02 February 2007

NFL's G3 funds gone

The 49ers and Raiders won't have the option of getting the NFL's help in financing their stadia. The league's G3 loan program, which provided up to $150 million for a new stadium, has been completely exhausted according to new commish Roger Goodell.

G3 helped make the NFL standout from the other sports leagues as it was the only loan program of its kind anywhere. It also smartly borrowed against the NFL's huge TV contracts, which are the envy of pro sports. Even that was going to run dry at some point, and it looks like teams that faced delay in getting their projects going would inevitably lose out, as the local teams have.

All the more reason for the two franchises to team up on a new stadium. It's not going to be easy to finance the thing, so everything from naming rights to value engineering is going to be even more important than before. As they get further into their plans we'll see how bad their situations are. Right now they're talking to their respective individual municipalities, but someone will see soon that such projects are cost-prohibitive.

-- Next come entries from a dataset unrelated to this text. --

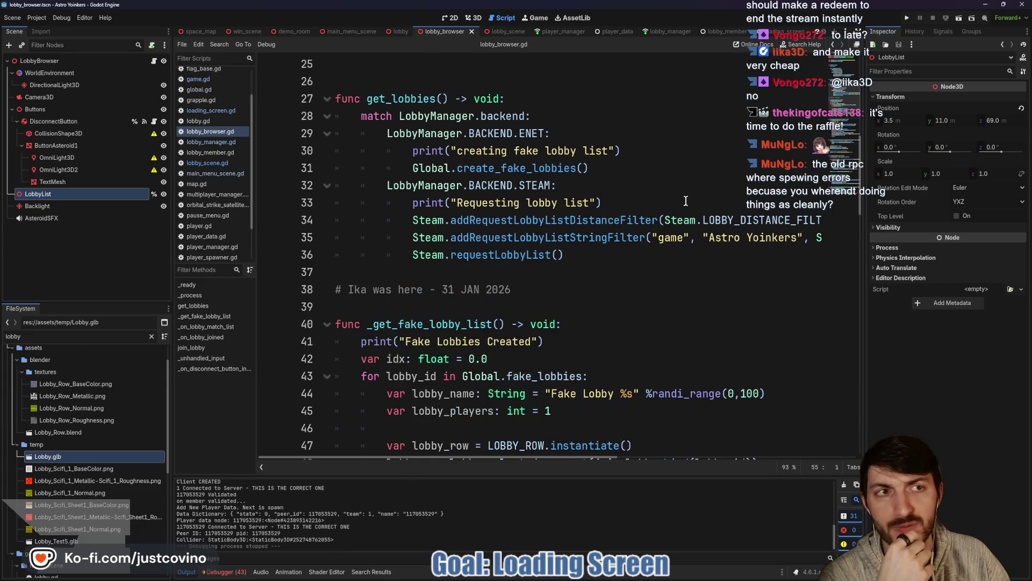
left_click(906, 18)
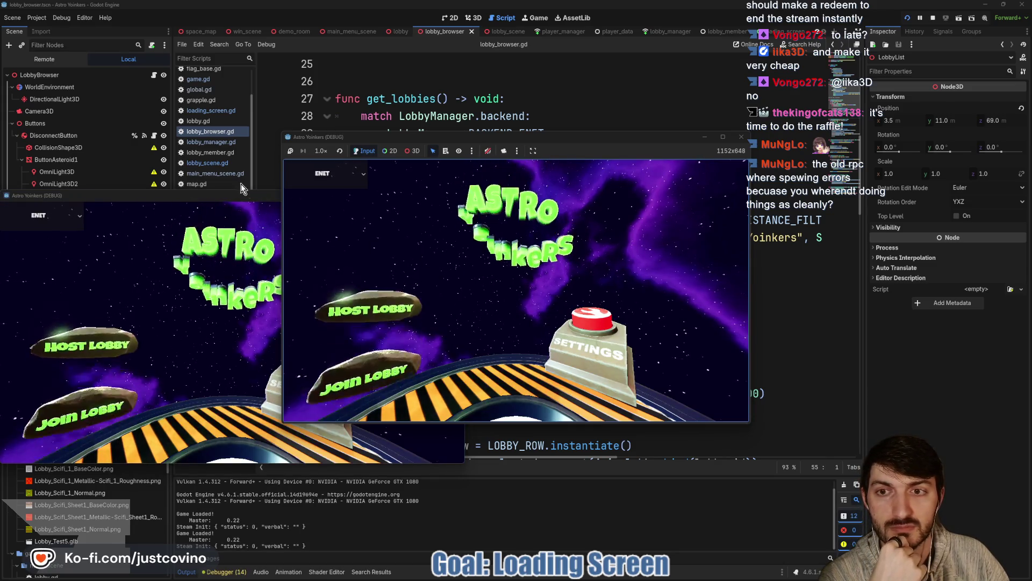
Step: Arrange the two game windows, host a lobby on the left and join it from the right
left_click_drag(243, 197, 747, 184)
left_click_drag(621, 137, 366, 156)
left_click_drag(624, 183, 640, 171)
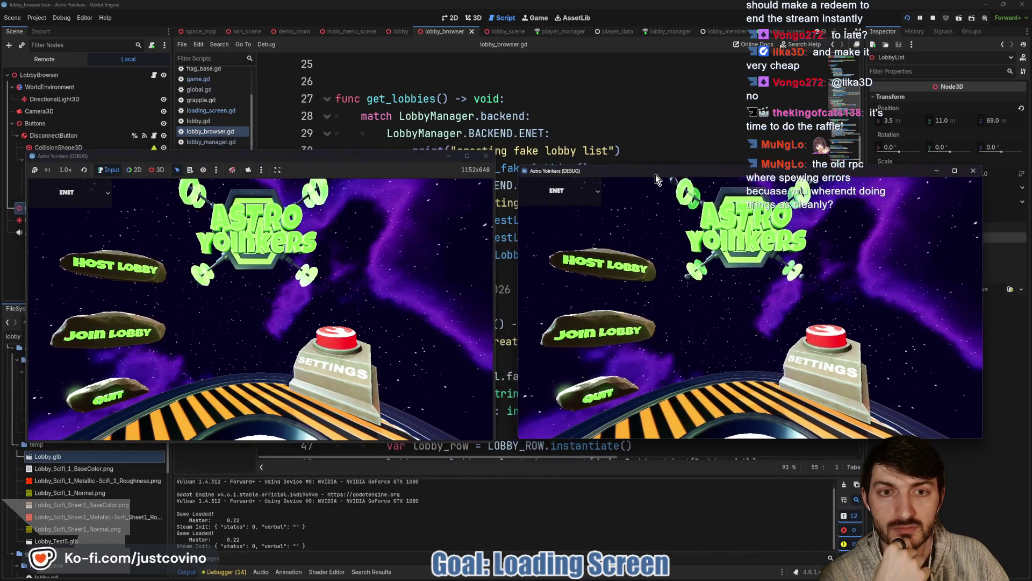
left_click(109, 270)
left_click(243, 251)
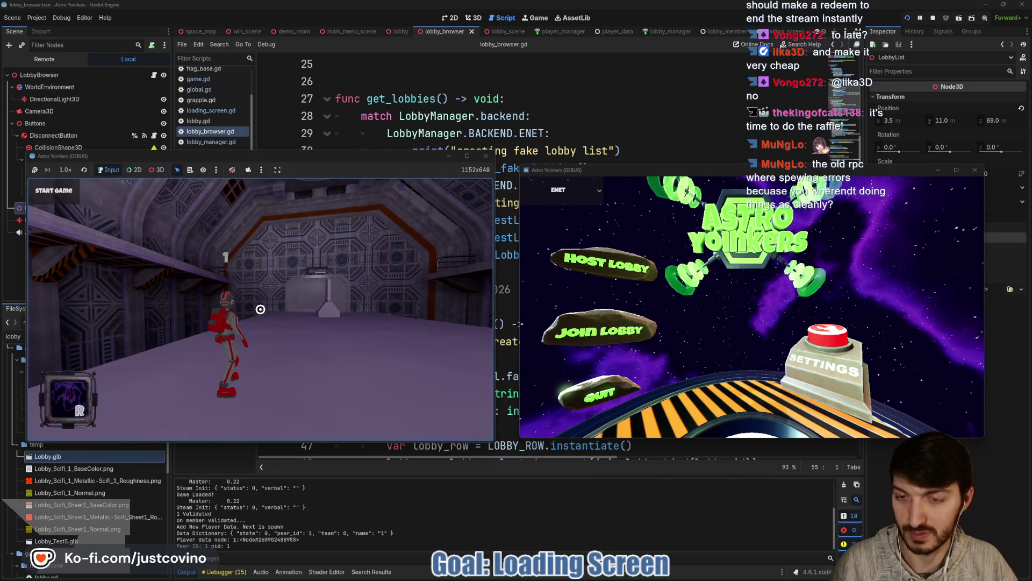
left_click(610, 340)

Quakes deal near, BART to SJ gets money

According to a report, SJSU and Lew Wolff are "as few as two weeks" from striking up an exclusivity agreement on a new stadium for the Spartans and Earthquakes 3.o. The key negotiating point is the size of the stadium: Spartan football backers want the venue to hold 30,000, while 23,000 is more comfortable for a MLS team. That may sound like a large gap, but it needn't be. The use of a stage at one end with portable seats (a la Gillette Stadium) could allow 2,500+ seats to be moved in and out. An open design could allow for lots of portable seating to be used in each end zone. I'd like to see the first 10-12 rows have a variable riser height, a feature seen only in recently built indoor arenas such as Staples Center and Portland's Rose Garden. That would ensure that for football games fans would be raised above the sideline, whereas for soccer games fans would be closer to the field. It's not a feature I've ever seen at an outdoor stadium.

The state released $364 million in funding for the BART-to-San Jose project. The money will allow VTA to be reimbursed for some previously done design work, while also funding further design work to the 65% stage. This should allow VTA to finalize placement of future BART stations and route alignment. The new SEIR, released earlier this week, drops two stations along Santa Clara Street in San Jose in favor of a single downtown station. Many of the changes prescribed in the SEIR are in a similar cost-cutting vein while actually bumping up the previously specious ridership estimates for the extension.

This money received from the state doesn't make the extension more or less likely. There's still a significant financial hurdle to overcome that can only be addressed by federal matching funds (previously rejected) or a tax hike (also previously rejected). Should funding come, service on the extension would begin in... 2016. The separate Warm Springs extension would commence service in 2013.